Die Scheu, anderen zur Last zu fallen
Auch die meisten anderen Figuren haben in dem feinfühligen Drama von Shô Miyake ihr Päckchen zu tragen. Der Firmenchef ist immer noch nicht über den Tod seines Bruders hinweg, und auch Takatoshis ehemaliger Arbeitgeber nagt an einem Verlust. Beide treffen sich in einer nachbarschaftlichen Selbsthilfegruppe, wo sich die Anspannung schnell löst.
In diesem Moment der Gemeinschaft liegt der Knackpunkt von „All the Long Nights“: Es gibt Erfahrungen und Probleme, die man nicht mit sich allein austragen kann. In Japan, wo die Scheu, seinen Mitmenschen zur Last zu fallen, noch ein wenig ausgeprägter ist, dürfte der Film noch dringlicher wirken. So will auch Takatoshi, dem Misa nach einer seiner Panikattacken etwas zu Essen vorbeibringt, vorerst seine Ruhe haben. Während Misa die Parallelen zwischen ihren Leiden erkennt, besteht Takatoshi auf den Unterschieden; auch weil er das „Frauenproblem“ seiner Kollegin nicht ganz so ernst nimmt.

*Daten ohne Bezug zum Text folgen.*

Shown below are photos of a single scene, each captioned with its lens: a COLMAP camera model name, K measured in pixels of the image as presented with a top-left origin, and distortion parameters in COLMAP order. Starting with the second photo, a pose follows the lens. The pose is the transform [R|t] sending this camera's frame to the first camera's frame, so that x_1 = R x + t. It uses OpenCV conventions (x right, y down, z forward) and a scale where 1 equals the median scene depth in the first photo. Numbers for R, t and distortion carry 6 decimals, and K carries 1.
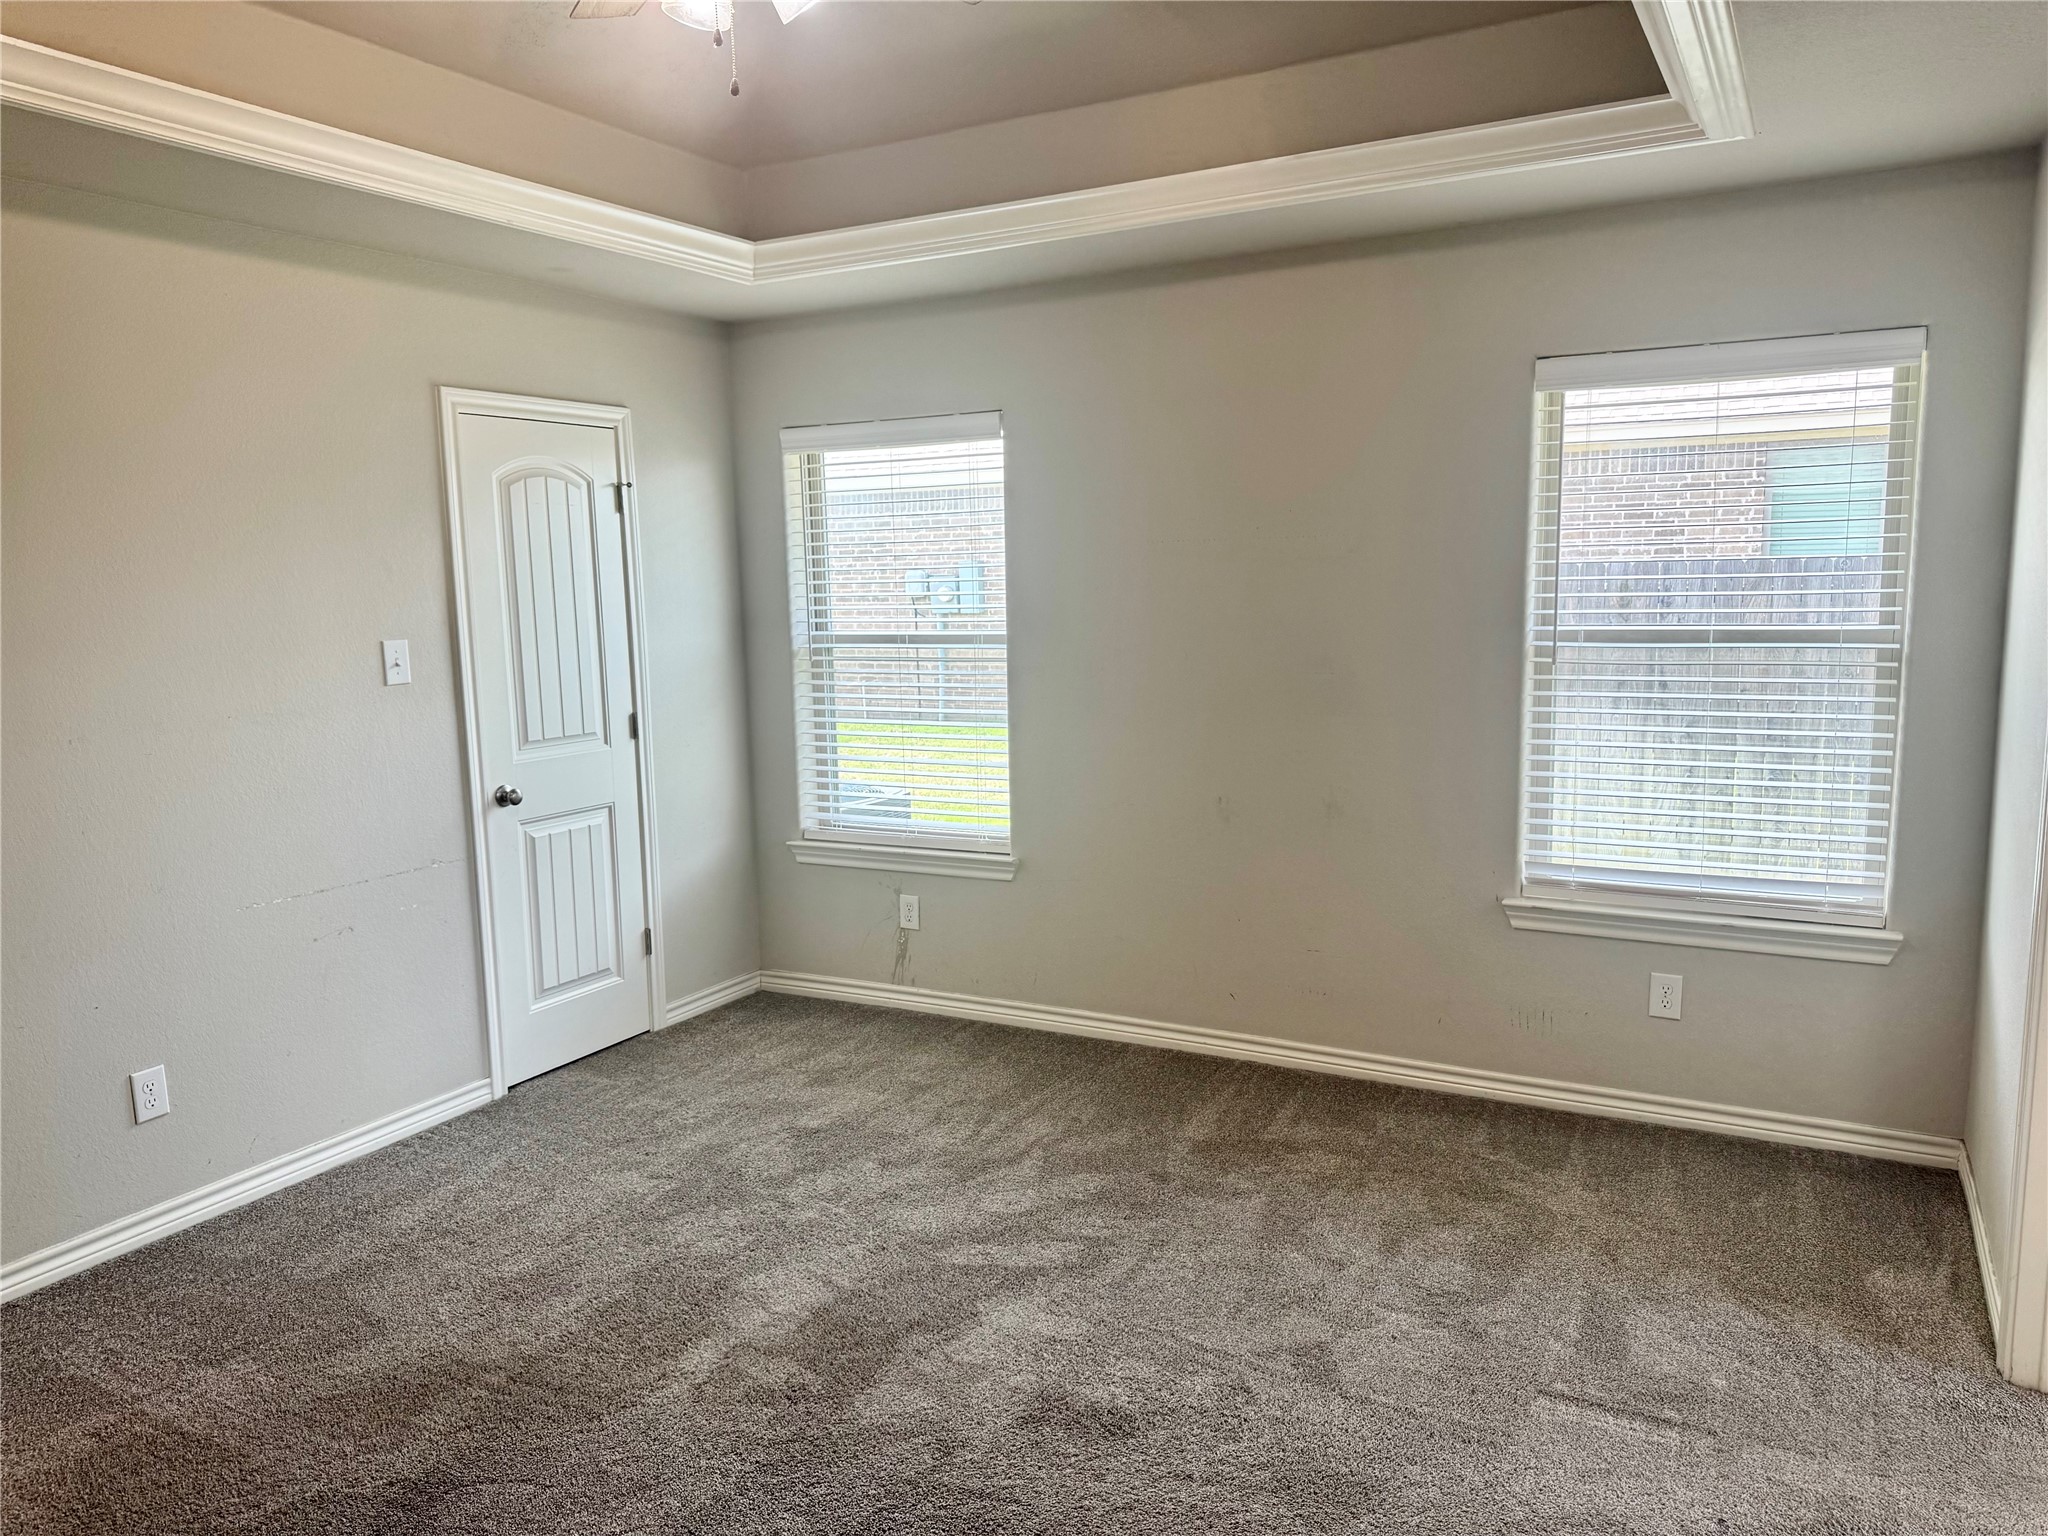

Zu Beginn des Films sieht man, wie Misa daran scheitert, sich in ihrem Alltag einzugliedern, während sie aus dem Off nüchtern von ihren Problemen berichtet. Wie „All the Long Nights“ hier Außen- und Innenperspektive zusammenbringt, legt bereits die Erkenntnis offen, die einigen Figuren noch bevorsteht. Denn während die Menschen meist darum bemüht sind, in Gesellschaft höflich, zurückhaltend und diszipliniert zu sein, beharrt der Film auf der Notwendigkeit, besser hinzuschauen und zuzuhören.

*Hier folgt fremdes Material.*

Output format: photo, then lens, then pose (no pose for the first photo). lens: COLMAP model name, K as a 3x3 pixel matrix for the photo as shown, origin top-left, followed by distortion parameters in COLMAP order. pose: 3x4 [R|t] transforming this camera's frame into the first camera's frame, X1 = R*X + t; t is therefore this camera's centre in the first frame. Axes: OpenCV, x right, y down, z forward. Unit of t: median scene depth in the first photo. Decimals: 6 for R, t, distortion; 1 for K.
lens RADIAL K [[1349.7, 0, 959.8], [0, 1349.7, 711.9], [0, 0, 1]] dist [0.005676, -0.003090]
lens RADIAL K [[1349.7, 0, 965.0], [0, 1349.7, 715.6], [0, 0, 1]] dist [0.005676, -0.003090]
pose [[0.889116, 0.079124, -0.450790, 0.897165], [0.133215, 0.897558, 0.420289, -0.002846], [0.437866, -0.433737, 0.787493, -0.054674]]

Anteilnahme kann harte Arbeit sein
An Takatoshis Entwicklung zeigt sich, dass das durchaus harte Arbeit sein kann. Er lenkt seinen Blick stärker auf seine Mitmenschen, leiht sich von seiner exzentrischen Psychiaterin ein Buch über PMS und beginnt Misa im Arbeitsalltag aufmerksam zu beobachten, um bei einem aufkommenden Anfall schnell mit einem Schluck Wasser oder ein wenig frischer Luft gegenzusteuern. Entscheidend an dieser immer engeren Beziehung zwischen den beiden ist, dass sie nicht ins Romantische kippt. Dabei spielt der Film auch ein wenig mit dieser Erwartungshaltung, wenn etwa Takatoshis Freundin das Feld räumt, weil sie für einen Job ins Ausland muss. Fürsorge legt hier aber nicht den Grundstein für eine leicht austauschbare Liebesbeziehung, sondern ist die eigentliche Sensation.

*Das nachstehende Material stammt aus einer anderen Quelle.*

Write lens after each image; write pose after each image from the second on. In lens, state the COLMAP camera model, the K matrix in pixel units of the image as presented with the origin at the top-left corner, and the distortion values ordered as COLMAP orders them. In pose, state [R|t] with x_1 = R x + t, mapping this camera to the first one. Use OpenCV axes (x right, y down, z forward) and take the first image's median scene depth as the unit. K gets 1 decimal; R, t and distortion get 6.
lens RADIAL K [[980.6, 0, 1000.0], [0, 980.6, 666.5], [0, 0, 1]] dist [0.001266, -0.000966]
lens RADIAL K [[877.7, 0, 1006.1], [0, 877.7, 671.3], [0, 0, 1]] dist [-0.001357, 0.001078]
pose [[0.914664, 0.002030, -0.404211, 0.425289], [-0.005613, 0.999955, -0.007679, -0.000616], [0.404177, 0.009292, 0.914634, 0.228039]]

Mit seinem unerschütterlichen Glauben ans Gute und an die therapeutische Kraft eines achtsamen Miteinanders ist der Film in seiner Sanftheit manchmal etwas offensiv, rettet sich aber immer wieder durch seine nuancierte Inszenierung. Immer dann, wenn es zu niedlich zu werden droht, fängt Miyake das mit einem dramatisch dichten Moment auf, in dem die Figuren so hilflos und allein wirken, dass sie nur noch eine helfende Hand zu retten vermag. Die besondere Wirkung eines Weggefährten, der trösten, aber nicht heilen kann, bringt der Film am Ende mit einer astrologischen Metapher auf den Punkt: Ein Stern, der so hell leuchtet, dass er in der dunklen Nacht Orientierung schenkt.